Madame was seized at that moment with a wheezing asthmatic cough.

“I had a bad night,” she said pantingly, “and have no breath to spare. Tell her what to get me, Mary.”

Thirty years ago Madame Le Conte was a slender, graceful girl, with a clear olive complexion, delicate features, ruby lips, bright black eyes, and lively, engaging manners; now she was an overgrown, gross-looking, middle-aged, or rather elderly, woman, immensely fat, tortured with asthma, gout and sundry kindred ailments, dull, heavy, and uninteresting, nervous, irritable, childishly unreasonable and changeable, full of whims and fancies—a wretched burden to herself and all about her.

Rolling in wealth, she constantly sighed over the sad fact that there were none of her own kith and kin to inherit it, and that the service rendered her was not the service of love, but merely of self-interest.

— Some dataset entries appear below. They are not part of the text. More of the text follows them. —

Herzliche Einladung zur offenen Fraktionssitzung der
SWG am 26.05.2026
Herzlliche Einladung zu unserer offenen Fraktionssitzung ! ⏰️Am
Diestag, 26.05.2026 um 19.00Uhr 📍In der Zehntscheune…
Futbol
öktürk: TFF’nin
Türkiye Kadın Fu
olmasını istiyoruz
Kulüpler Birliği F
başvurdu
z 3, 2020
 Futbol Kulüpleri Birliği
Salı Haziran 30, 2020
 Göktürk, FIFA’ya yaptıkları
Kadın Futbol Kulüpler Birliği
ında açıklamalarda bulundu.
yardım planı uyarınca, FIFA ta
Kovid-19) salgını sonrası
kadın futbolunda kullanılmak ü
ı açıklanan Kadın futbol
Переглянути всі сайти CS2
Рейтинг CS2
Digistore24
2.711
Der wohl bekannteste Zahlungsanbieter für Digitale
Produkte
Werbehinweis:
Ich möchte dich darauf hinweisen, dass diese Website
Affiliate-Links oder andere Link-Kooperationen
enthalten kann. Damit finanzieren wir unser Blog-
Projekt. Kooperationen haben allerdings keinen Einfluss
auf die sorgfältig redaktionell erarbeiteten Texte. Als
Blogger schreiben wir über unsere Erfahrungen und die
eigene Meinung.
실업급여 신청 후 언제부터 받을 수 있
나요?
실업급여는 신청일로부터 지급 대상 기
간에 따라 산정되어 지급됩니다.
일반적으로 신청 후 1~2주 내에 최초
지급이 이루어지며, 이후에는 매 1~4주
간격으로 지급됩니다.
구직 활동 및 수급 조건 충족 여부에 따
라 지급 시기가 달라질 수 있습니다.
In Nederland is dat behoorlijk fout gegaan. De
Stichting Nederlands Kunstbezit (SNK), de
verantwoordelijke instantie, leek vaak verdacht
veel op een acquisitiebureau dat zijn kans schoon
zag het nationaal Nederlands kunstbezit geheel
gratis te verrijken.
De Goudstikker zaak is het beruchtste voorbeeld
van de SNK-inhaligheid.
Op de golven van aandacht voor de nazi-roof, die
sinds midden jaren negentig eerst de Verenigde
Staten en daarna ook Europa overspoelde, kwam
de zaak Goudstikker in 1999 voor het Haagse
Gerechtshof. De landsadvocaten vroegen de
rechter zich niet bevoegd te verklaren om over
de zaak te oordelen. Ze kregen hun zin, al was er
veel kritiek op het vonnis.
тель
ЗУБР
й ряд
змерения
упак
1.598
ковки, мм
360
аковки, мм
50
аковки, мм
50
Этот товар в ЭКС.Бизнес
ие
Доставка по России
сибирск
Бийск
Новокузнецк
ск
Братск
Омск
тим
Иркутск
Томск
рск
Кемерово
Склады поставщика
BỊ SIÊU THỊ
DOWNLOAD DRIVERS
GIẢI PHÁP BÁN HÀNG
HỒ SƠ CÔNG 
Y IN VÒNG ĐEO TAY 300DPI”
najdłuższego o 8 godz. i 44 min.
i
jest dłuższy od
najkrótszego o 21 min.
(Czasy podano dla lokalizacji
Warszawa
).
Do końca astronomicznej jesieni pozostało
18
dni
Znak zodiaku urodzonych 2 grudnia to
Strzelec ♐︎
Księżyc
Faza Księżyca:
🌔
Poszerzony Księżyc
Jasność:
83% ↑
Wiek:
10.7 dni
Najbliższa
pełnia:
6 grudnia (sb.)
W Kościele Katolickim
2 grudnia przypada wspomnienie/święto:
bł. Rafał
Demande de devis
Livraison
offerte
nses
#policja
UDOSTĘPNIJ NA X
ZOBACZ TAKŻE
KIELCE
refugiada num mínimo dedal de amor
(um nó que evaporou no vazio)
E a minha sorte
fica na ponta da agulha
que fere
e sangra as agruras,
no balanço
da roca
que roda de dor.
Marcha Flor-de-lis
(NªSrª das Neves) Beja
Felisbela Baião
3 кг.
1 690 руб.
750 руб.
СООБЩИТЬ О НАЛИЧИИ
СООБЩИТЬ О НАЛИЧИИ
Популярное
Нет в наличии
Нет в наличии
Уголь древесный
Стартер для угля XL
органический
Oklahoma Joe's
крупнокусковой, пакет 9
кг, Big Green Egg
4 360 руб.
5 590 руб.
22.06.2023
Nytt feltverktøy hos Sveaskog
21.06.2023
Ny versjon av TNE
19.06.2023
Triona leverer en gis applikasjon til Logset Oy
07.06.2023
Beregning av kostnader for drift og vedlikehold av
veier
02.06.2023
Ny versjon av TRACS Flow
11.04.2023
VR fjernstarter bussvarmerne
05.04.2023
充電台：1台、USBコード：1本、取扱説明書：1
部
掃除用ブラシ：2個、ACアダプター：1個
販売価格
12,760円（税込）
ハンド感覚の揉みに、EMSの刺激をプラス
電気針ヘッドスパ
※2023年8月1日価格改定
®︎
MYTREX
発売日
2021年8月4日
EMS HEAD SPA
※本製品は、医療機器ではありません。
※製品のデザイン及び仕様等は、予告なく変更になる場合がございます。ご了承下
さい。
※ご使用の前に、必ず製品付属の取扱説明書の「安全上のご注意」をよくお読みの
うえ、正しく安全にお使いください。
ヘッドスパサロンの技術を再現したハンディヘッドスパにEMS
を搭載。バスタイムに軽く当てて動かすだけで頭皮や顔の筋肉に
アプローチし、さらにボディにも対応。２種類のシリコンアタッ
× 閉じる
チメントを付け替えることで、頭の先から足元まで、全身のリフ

Mary, her personal attendant, had been with her many years, thoroughly understood her ways, and knew how to minister to her wants as no one else did; and quite aware of the fact, sometimes took advantage of it to scold her mistress when much tried by her unreasonable demands, threatening to leave, and occasionally even refusing to obey orders, when Madame would angrily dismiss her, but on being seemingly taken at her word, would relent, burst into tears and pathetic entreaties, and buy a reconciliation with fair promises, increased wages, or expensive presents.

Madame wore a cork hand; how she had come to be deprived of her good right hand no one knew or dared ask, for she was extremely sensitive in regard to her loss, and would not endure the slightest allusion to it. Mary removed the artificial limb at night and replaced it in the morning without question or comment, and made it part of her business to divert the idle curiosity of others from this deformity of her mistress. This she did without waiting for instructions; for Mary had a heart, and often pitied the poor rich cripple from its very depths.

“Yes, she had a bad night, so don’t make her talk any more,” she said to Kathleen as she carefully laved her mistress’s face and hand. “She’ll have a broiled sweet-bread—”

“No, no, let it be stewed; I’ll have it stewed,” interrupted the Madame.

Mary completed the bill of fare as given by her mistress a few moments before, and Kathleen turned to go, but had scarcely reached the door when she was called back.

“Waffles, waffles, Katty,” wheezed her mistress.